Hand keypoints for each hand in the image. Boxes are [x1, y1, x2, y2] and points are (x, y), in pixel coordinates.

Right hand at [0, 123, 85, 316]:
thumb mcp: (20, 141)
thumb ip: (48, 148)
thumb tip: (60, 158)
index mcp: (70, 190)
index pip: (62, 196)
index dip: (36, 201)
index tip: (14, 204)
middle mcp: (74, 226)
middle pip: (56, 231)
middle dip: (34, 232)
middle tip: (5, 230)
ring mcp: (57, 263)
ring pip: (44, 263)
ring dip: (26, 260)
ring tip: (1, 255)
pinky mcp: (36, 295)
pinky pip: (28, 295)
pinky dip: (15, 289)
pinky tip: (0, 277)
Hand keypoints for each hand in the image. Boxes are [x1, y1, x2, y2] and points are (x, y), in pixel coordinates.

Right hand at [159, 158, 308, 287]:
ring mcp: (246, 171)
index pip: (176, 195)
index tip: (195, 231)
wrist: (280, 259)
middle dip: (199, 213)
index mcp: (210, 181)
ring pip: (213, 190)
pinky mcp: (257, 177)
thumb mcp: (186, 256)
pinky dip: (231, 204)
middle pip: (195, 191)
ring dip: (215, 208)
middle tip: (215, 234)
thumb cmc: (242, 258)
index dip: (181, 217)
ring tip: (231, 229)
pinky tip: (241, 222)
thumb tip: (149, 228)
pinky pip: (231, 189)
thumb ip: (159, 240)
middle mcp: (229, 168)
***
** Assigned task **
From the line containing "middle dip: (199, 213)" down to the last line of the listing above, give every line again exactly, and add nothing.

** Output for this task **
middle dip: (199, 213)
index mcp: (210, 181)
ring pip: (213, 190)
pinky mcp: (257, 177)
thumb mcp: (186, 256)
pinky dip: (231, 204)
middle pip: (195, 191)
ring dip: (215, 208)
middle tip: (215, 234)
thumb cmc: (242, 258)
index dip: (181, 217)
ring tip: (231, 229)
pinky tip: (241, 222)
thumb tip: (149, 228)
pinky pip: (231, 189)
thumb ip: (159, 240)
middle mcp: (229, 168)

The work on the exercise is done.